# [What is required]
Skip the images; return every entry exactly.

# [Saved data entries]
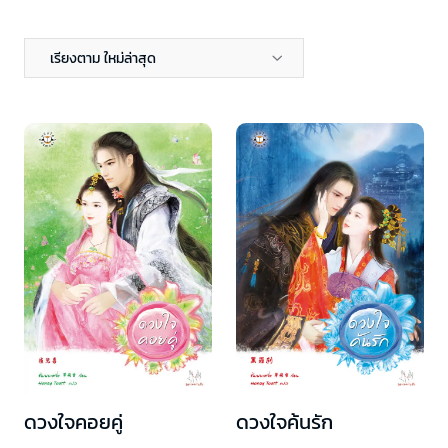
เรียงตาม ใหม่ล่าสุด
ดวงใจคอยคู่
ดวงใจค้นรัก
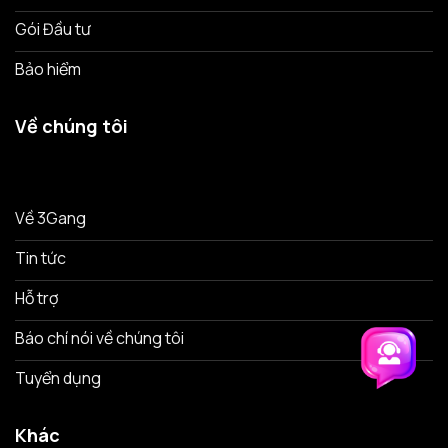
Gói Đầu tư
Bảo hiểm
Về chúng tôi
Về 3Gang
Tin tức
Hỗ trợ
Báo chí nói về chúng tôi
Tuyển dụng
Trải nghiệm 3Gang
Trải nghiệm 3Gang
Khác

# [Response to the exercise]
เรียงตาม ใหม่ล่าสุด
ดวงใจคอยคู่
ดวงใจค้นรัก
Gói Đầu tư
Bảo hiểm
Về chúng tôi
Về 3Gang
Tin tức
Hỗ trợ
Báo chí nói về chúng tôi
Tuyển dụng
Trải nghiệm 3Gang
Trải nghiệm 3Gang
Khác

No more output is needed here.